Input records:
▼▼▼

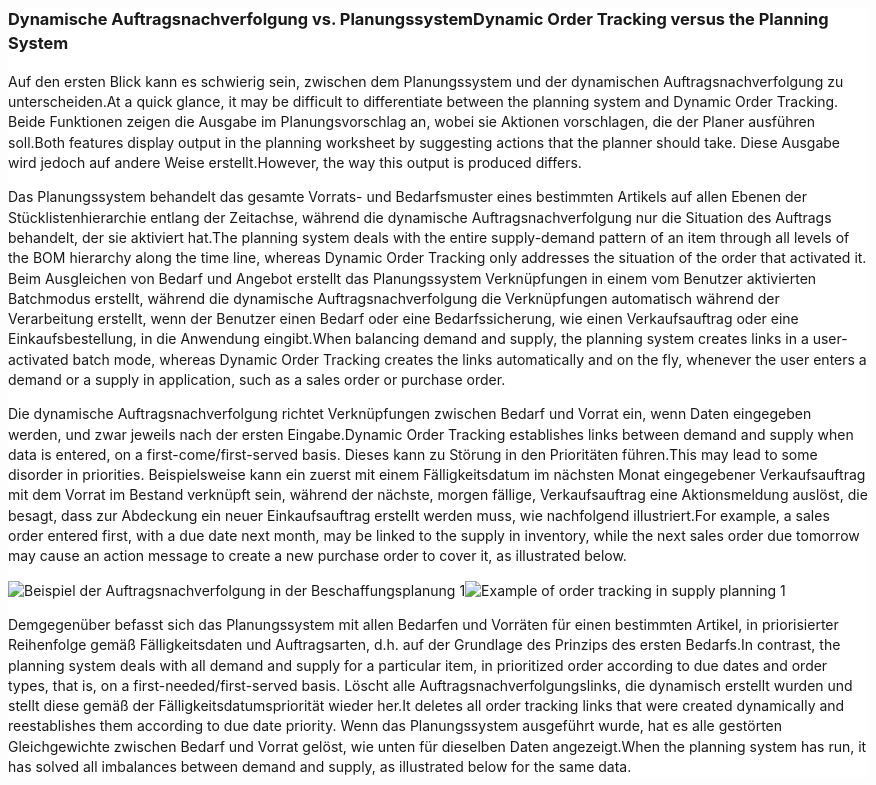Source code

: ### <a name="dynamic-order-tracking-versus-the-planning-system"></a><span data-ttu-id="b6f79-146">Dynamische Auftragsnachverfolgung vs. Planungssystem</span><span class="sxs-lookup"><span data-stu-id="b6f79-146">Dynamic Order Tracking versus the Planning System</span></span>  
<span data-ttu-id="b6f79-147">Auf den ersten Blick kann es schwierig sein, zwischen dem Planungssystem und der dynamischen Auftragsnachverfolgung zu unterscheiden.</span><span class="sxs-lookup"><span data-stu-id="b6f79-147">At a quick glance, it may be difficult to differentiate between the planning system and Dynamic Order Tracking.</span></span> <span data-ttu-id="b6f79-148">Beide Funktionen zeigen die Ausgabe im Planungsvorschlag an, wobei sie Aktionen vorschlagen, die der Planer ausführen soll.</span><span class="sxs-lookup"><span data-stu-id="b6f79-148">Both features display output in the planning worksheet by suggesting actions that the planner should take.</span></span> <span data-ttu-id="b6f79-149">Diese Ausgabe wird jedoch auf andere Weise erstellt.</span><span class="sxs-lookup"><span data-stu-id="b6f79-149">However, the way this output is produced differs.</span></span>  

<span data-ttu-id="b6f79-150">Das Planungssystem behandelt das gesamte Vorrats- und Bedarfsmuster eines bestimmten Artikels auf allen Ebenen der Stücklistenhierarchie entlang der Zeitachse, während die dynamische Auftragsnachverfolgung nur die Situation des Auftrags behandelt, der sie aktiviert hat.</span><span class="sxs-lookup"><span data-stu-id="b6f79-150">The planning system deals with the entire supply-demand pattern of an item through all levels of the BOM hierarchy along the time line, whereas Dynamic Order Tracking only addresses the situation of the order that activated it.</span></span> <span data-ttu-id="b6f79-151">Beim Ausgleichen von Bedarf und Angebot erstellt das Planungssystem Verknüpfungen in einem vom Benutzer aktivierten Batchmodus erstellt, während die dynamische Auftragsnachverfolgung die Verknüpfungen automatisch während der Verarbeitung erstellt, wenn der Benutzer einen Bedarf oder eine Bedarfssicherung, wie einen Verkaufsauftrag oder eine Einkaufsbestellung, in die Anwendung eingibt.</span><span class="sxs-lookup"><span data-stu-id="b6f79-151">When balancing demand and supply, the planning system creates links in a user-activated batch mode, whereas Dynamic Order Tracking creates the links automatically and on the fly, whenever the user enters a demand or a supply in application, such as a sales order or purchase order.</span></span>  

<span data-ttu-id="b6f79-152">Die dynamische Auftragsnachverfolgung richtet Verknüpfungen zwischen Bedarf und Vorrat ein, wenn Daten eingegeben werden, und zwar jeweils nach der ersten Eingabe.</span><span class="sxs-lookup"><span data-stu-id="b6f79-152">Dynamic Order Tracking establishes links between demand and supply when data is entered, on a first-come/first-served basis.</span></span> <span data-ttu-id="b6f79-153">Dieses kann zu Störung in den Prioritäten führen.</span><span class="sxs-lookup"><span data-stu-id="b6f79-153">This may lead to some disorder in priorities.</span></span> <span data-ttu-id="b6f79-154">Beispielsweise kann ein zuerst mit einem Fälligkeitsdatum im nächsten Monat eingegebener Verkaufsauftrag mit dem Vorrat im Bestand verknüpft sein, während der nächste, morgen fällige, Verkaufsauftrag eine Aktionsmeldung auslöst, die besagt, dass zur Abdeckung ein neuer Einkaufsauftrag erstellt werden muss, wie nachfolgend illustriert.</span><span class="sxs-lookup"><span data-stu-id="b6f79-154">For example, a sales order entered first, with a due date next month, may be linked to the supply in inventory, while the next sales order due tomorrow may cause an action message to create a new purchase order to cover it, as illustrated below.</span></span>  

<span data-ttu-id="b6f79-155">![Beispiel der Auftragsnachverfolgung in der Beschaffungsplanung 1](media/NAV_APP_supply_planning_1_dynamic_order_tracking_graph.png "Beispiel der Auftragsnachverfolgung in der Beschaffungsplanung 1")</span><span class="sxs-lookup"><span data-stu-id="b6f79-155">![Example of order tracking in supply planning 1](media/NAV_APP_supply_planning_1_dynamic_order_tracking_graph.png "Example of order tracking in supply planning 1")</span></span>  

<span data-ttu-id="b6f79-156">Demgegenüber befasst sich das Planungssystem mit allen Bedarfen und Vorräten für einen bestimmten Artikel, in priorisierter Reihenfolge gemäß Fälligkeitsdaten und Auftragsarten, d.h. auf der Grundlage des Prinzips des ersten Bedarfs.</span><span class="sxs-lookup"><span data-stu-id="b6f79-156">In contrast, the planning system deals with all demand and supply for a particular item, in prioritized order according to due dates and order types, that is, on a first-needed/first-served basis.</span></span> <span data-ttu-id="b6f79-157">Löscht alle Auftragsnachverfolgungslinks, die dynamisch erstellt wurden und stellt diese gemäß der Fälligkeitsdatumspriorität wieder her.</span><span class="sxs-lookup"><span data-stu-id="b6f79-157">It deletes all order tracking links that were created dynamically and reestablishes them according to due date priority.</span></span> <span data-ttu-id="b6f79-158">Wenn das Planungssystem ausgeführt wurde, hat es alle gestörten Gleichgewichte zwischen Bedarf und Vorrat gelöst, wie unten für dieselben Daten angezeigt.</span><span class="sxs-lookup"><span data-stu-id="b6f79-158">When the planning system has run, it has solved all imbalances between demand and supply, as illustrated below for the same data.</span></span>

▲▲▲

Work instructions: Begin with the line above that has "the Planning System</span></span>" and continue through the line that has "is produced differs.</span></span>", setting each one down exactly. Stop there.

Answer space:
: ### <a name="dynamic-order-tracking-versus-the-planning-system"></a><span data-ttu-id="b6f79-146">Dynamische Auftragsnachverfolgung vs. Planungssystem</span><span class="sxs-lookup"><span data-stu-id="b6f79-146">Dynamic Order Tracking versus the Planning System</span></span>  
<span data-ttu-id="b6f79-147">Auf den ersten Blick kann es schwierig sein, zwischen dem Planungssystem und der dynamischen Auftragsnachverfolgung zu unterscheiden.</span><span class="sxs-lookup"><span data-stu-id="b6f79-147">At a quick glance, it may be difficult to differentiate between the planning system and Dynamic Order Tracking.</span></span> <span data-ttu-id="b6f79-148">Beide Funktionen zeigen die Ausgabe im Planungsvorschlag an, wobei sie Aktionen vorschlagen, die der Planer ausführen soll.</span><span class="sxs-lookup"><span data-stu-id="b6f79-148">Both features display output in the planning worksheet by suggesting actions that the planner should take.</span></span> <span data-ttu-id="b6f79-149">Diese Ausgabe wird jedoch auf andere Weise erstellt.</span><span class="sxs-lookup"><span data-stu-id="b6f79-149">However, the way this output is produced differs.</span></span>  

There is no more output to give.